— Begin Document text —

Summary of Our Compensation Practices

 

   
Practices We Have Adopted       Practices We Do Not Engage In

  Moderate pay targeted to the size-adjusted 50th percentile of market data

 

  Long-term incentives that are 100% performance-based for senior executives

 

  Multiple performance measures used in incentive plans

 

  Capped incentives

 

  Clawback policy

 

  Stock ownership guidelines for executives and outside directors and share retention requirements for executives

 

  Moderate change of control severance arrangements

 

  Double-trigger equity vesting upon a change of control

 

  Annual review of tally sheets by the compensation committee

 

  Incentives that are risk-mitigated through plan design and administration

 

  Compensation committee comprised solely of independent directors

 

  Independent compensation consultant who reports directly to the compensation committee

 

  Anti-hedging policy for executives and outside directors

   

  No employment agreements

 

  No dividend equivalents on unvested performance shares

 

  No income tax gross-ups

 

  No excise tax gross-ups on change of control severance

 

  No backdating or repricing of stock options

 

  No pension credited service for years not worked

 

  No perquisites are provided

EXECUTIVE COMPENSATION GENERALLY

Objectives of Executive Compensation

 

 

The primary objective of our executive compensation program is to attract, retain and motivate qualified executives necessary for the future success of the company and the maximization of shareholder value. Our compensation program is designed to motivate our executives by rewarding them for the achievement of specific annual, long-term and strategic goals of the company. The program aligns our executives’ interests with those of our shareholders by rewarding performance above established goals, with the ultimate objective of improving shareholder value. We strive to foster a sense of ownership among our executives by establishing stock ownership guidelines that require them to maintain ownership of a specified amount of our common stock.

— End Document text —
— Begin Provided information —

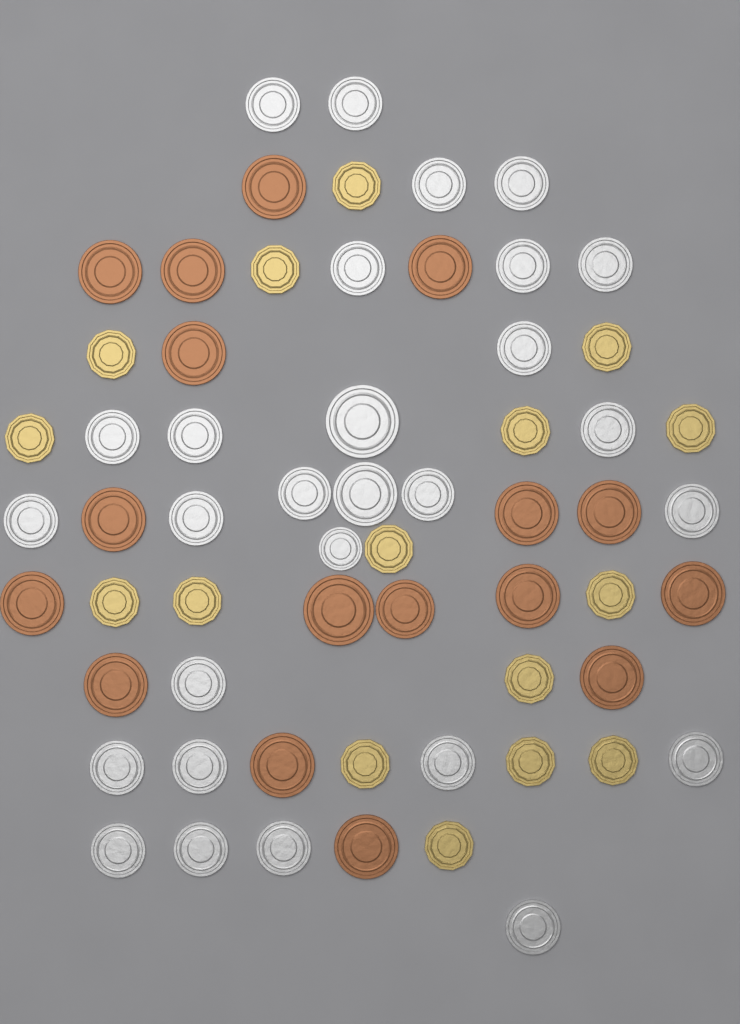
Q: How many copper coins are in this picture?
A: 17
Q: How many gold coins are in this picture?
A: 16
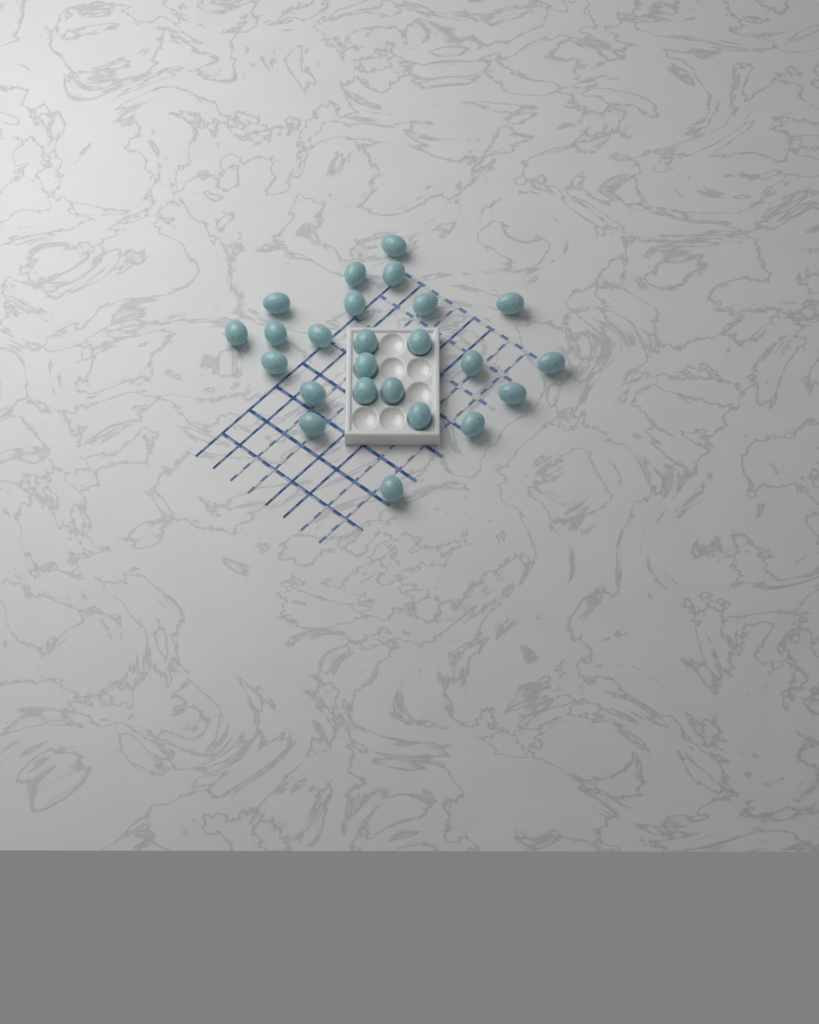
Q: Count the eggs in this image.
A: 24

— End Provided information —

§ **What this exercise asks**:
[a] In the compensation summary, what level of market data is moderate pay targeted to?
[b] Please rewrite the compensation summary starting with "No perquisites are" and going on through "our common stock.", putting "stockholder value" in place of "shareholder value".

§ **Solutions to each task**:
[a] The size-adjusted 50th percentile of market data.

[b]
No perquisites are provided

EXECUTIVE COMPENSATION GENERALLY

Objectives of Executive Compensation

 

 

The primary objective of our executive compensation program is to attract, retain and motivate qualified executives necessary for the future success of the company and the maximization of stockholder value. Our compensation program is designed to motivate our executives by rewarding them for the achievement of specific annual, long-term and strategic goals of the company. The program aligns our executives’ interests with those of our shareholders by rewarding performance above established goals, with the ultimate objective of improving stockholder value. We strive to foster a sense of ownership among our executives by establishing stock ownership guidelines that require them to maintain ownership of a specified amount of our common stock.